Classifying Handwriting Using Feedforward Neural Networks

Girik Narang
14 min readDec 16, 2022

--

Photo by Jason Brownlee on Machine Learning Mastery

Take a minute to try to read out the numbers in the picture above.

Seems simple enough, right?

What if I told you this was actually a challenging task… for a computer?

It turns out that even as intelligent and complex as these machines can be, there are some things computers just can’t do, at least not as well as humans.

Computers would fail to recognize these digits invariably as each image contains inconsistencies in pixels. In other words, if two digits aren’t the EXACT copy of one another, an untrained computer would presumably fail to recognize the underlying similarities and, as a result, inaccurately group the two.

Since Each “3” Is Written Differently, Computers May Have a Hard Time Classifying Them

Attempting to convert written sentences to typed form can get even more complicated. The computer now has to factor in additional variables humans wouldn’t even think twice about, including the start of new words, letter spacing, capitals vs lowercase, and messy handwriting.

Interestingly enough, that’s where machine learning can be applied.

Machine learning, or ML, is a subfield of artificial intelligence (AI) that analyses and develops algorithms that can learn from data, identify patterns, and make decisions/predictions with minimal human intervention.
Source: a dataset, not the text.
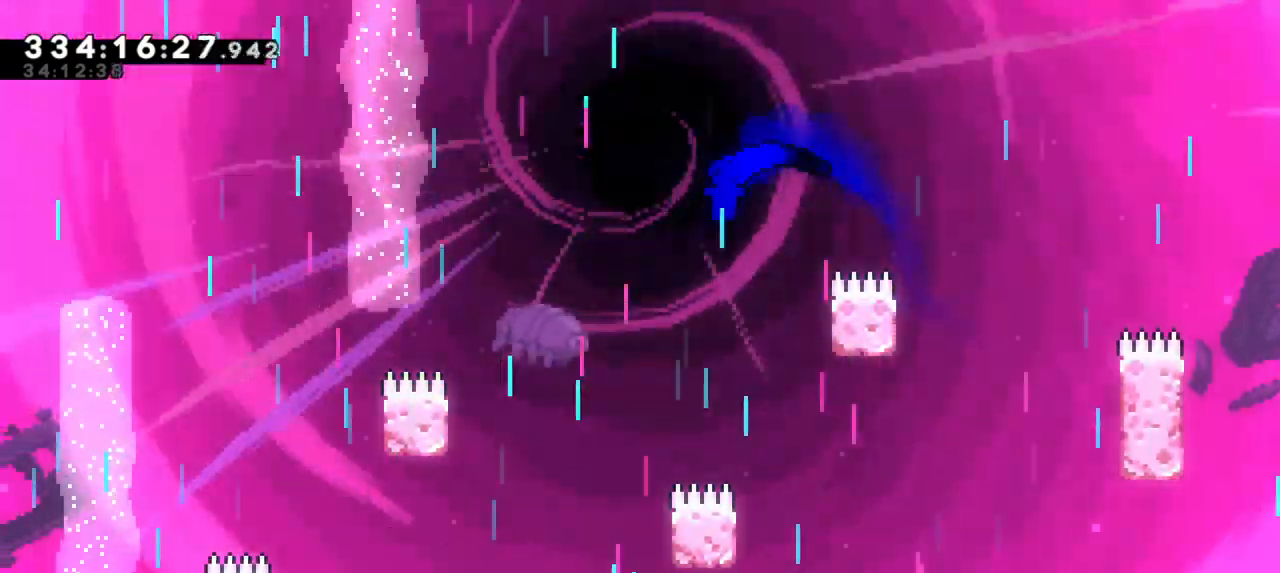
{"keys": [], "events": [[366, "left", "up"], [383, "jump2", "up"]]}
Machine learning algorithms can be divided into four types:

  • Supervised learning algorithms use labelled data to learn how to classify or predict a specific output.
  • Unsupervised learning algorithms use unlabeled data to identify patterns and hidden relationships between data points.
  • Semisupervised learning algorithms use both labelled and unlabeled data to produce more accurate models.
  • Reinforcement learning algorithms use rewards and punishments to learn how to optimize an action or decision.
Breakdown of Machine Learning Types

Neural Networks

One of AI’s most widespread and commonly used buzzwords is neural networks. These learning algorithms are modelled after the human brain and are used to solve complex problems that are generally too demanding for traditional algorithms. Each “neuron” is connected and communicates with each other, just like in the human brain and transmits information through “synapses,” which act like electrical signals.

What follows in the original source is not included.